The one complaint I hear more than any other is, "I just don’t have enough time to get everything done". The problem is, not only do some people have the time, but they also achieve a lot more as well. How is this possible?
“All Work & No Play Makes Jack a Dull Boy”
Two colleagues at a company where I used to work were sat complaining about how much of their time was wasted waiting because the three owners of the business always arrived late for our monthly management meetings.
Over lunch, one of the managers asked me how it was I was always seemed to have something positive to say in the meetings as they "didn’t have the luxury of time to think about it, let alone prepare anything".
I asked him what his day had been like so far. He listed half a dozen grumbles about how much traffic there was and told me in great detail about the conversation he had with one of the other managers before the meeting started. He explained how they had compared notes on how bad their journey was; how poorly England played in the Rugby World Cup which they watched on the television; and they talked about working over the weekend on next year’s budget and how unrealistic the deadline was set by the business owners for submitting a draft of their budget. Eventually, he asked, “And what about you?”

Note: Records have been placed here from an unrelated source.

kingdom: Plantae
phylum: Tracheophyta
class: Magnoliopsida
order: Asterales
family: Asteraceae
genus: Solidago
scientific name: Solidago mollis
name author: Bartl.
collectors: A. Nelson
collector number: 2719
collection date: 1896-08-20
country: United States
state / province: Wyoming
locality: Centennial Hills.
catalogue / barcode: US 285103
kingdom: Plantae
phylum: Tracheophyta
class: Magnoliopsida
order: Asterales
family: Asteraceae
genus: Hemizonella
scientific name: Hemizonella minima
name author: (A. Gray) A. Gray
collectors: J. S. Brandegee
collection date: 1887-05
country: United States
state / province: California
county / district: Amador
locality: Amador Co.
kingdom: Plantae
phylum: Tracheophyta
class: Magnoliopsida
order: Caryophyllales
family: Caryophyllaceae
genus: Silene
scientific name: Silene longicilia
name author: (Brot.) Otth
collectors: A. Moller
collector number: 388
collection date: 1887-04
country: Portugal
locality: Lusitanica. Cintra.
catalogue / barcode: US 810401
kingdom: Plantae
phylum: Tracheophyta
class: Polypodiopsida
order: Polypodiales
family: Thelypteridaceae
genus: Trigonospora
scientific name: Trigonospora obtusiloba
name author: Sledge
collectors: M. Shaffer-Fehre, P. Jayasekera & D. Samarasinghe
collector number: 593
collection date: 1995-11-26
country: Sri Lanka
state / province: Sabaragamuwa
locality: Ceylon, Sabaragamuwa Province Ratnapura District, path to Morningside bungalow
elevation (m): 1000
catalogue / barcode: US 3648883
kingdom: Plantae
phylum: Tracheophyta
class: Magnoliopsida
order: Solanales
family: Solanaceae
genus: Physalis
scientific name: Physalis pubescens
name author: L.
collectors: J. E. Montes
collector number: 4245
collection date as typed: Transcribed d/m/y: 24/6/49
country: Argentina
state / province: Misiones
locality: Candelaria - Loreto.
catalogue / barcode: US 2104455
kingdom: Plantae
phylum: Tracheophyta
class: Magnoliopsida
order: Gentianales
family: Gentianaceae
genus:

I explained that I scanned my notes for the meeting and thought about what I wanted to say on some of the agenda items. I also showed him my pad on which I had scribbled some notes on the feedback I had been given by the owners on my draft budget. He looked at me and promptly quoted me the well-known proverb: “All work and no play makes Jack a dull boy”.
I replied, "Well, this Jack had the time to get my budget done and go to the England match". With that, he turned and continued bemoaning the budget deadline and how much work he had to do. I share this story not to impress you, but to impress upon you that we have choices – choices about how we manage our time.
My 15 Minute Time Manager
As a young manager bursting with energy and in a 'hurry to get on in life', I stumbled across Ken Blanchard’s series of One Minute Manager books. I was fascinated by his stories about the One Minute Manager – since then I have tried to use many of his ideas. Inspired by his ideas, I started using what I call, 'My 15 Minute Time Manager'.
It is based on the reality that in most days there will be 15 minutes where we are waiting for someone or something – we have a spare 15 minutes. Assuming this happens twice a day and we work five days a week, this represents 2.5 hours per week – just under 7% of my working week.
The problem is the 2.5 hours does not all come at the same time nor is it possible to predict when it will be – all I know is that it is more than likely that it will happen. Knowing this, my problem was how to make the best use of it.
My answer is so simple that anyone can do it. Keep with you (in your head or on a notepad) one or more tasks or problems you need to address. I know that 15 minutes is not sufficient to complete the task or to resolve the problem, but it is long enough to ponder and think about it. If I have a report to draft, in 15 minutes I can make a list of bullet points; or draft an introduction; or design the graphs I want to include; or list the support documents I will need.
Part 1: Fifteen minutes is a long time
I challenge you to sit for 15 minutes without speaking or any distractions or interruptions. Notice how long it feels; notice what you are thinking about; notice if your mind wanders; notice how you feel afterwards, that is assuming you managed the full 15 minutes.
Part 2: Fifteen minutes is long enough
Now take a pen and a notepad and write down at the top of the page a problem or a task you need to undertake. For the next 15 minutes, just focus on the task or the problem and jot down your thoughts. Every time your mind wanders, look back at the problem or task you wrote down on the top of your note pad and focus and carry on until the full 15 minutes is up.
Now ask yourself: How long did that feel? How difficult or easy was it to keep focussed on the task or problem? How much did you get done? How can you use your notes to get the task done or the problem resolved?
My guess, if you did this exercise with 100 per cent commitment and focus, you got a lot out of it. With practice, you will be surprised just how much you can get done in 15 minutes. This is because most of the hard work for most tasks and most problems lies in the thinking and planning stage NOT the doing.
Fifteen Minutes is Long Enough
Fifteen minutes is often longer enough to get ahead, to make a start, to know what the next step is. This week, look out for the empty 15 minute timeslots in your schedule. They might come at the end of your day; in the airport lounge; or waiting for a meeting to start. You might even get lucky and find that your train or flight has been delayed by 30 or 45 minutes in which case why not do two or three back-to-back 15 minute sessions.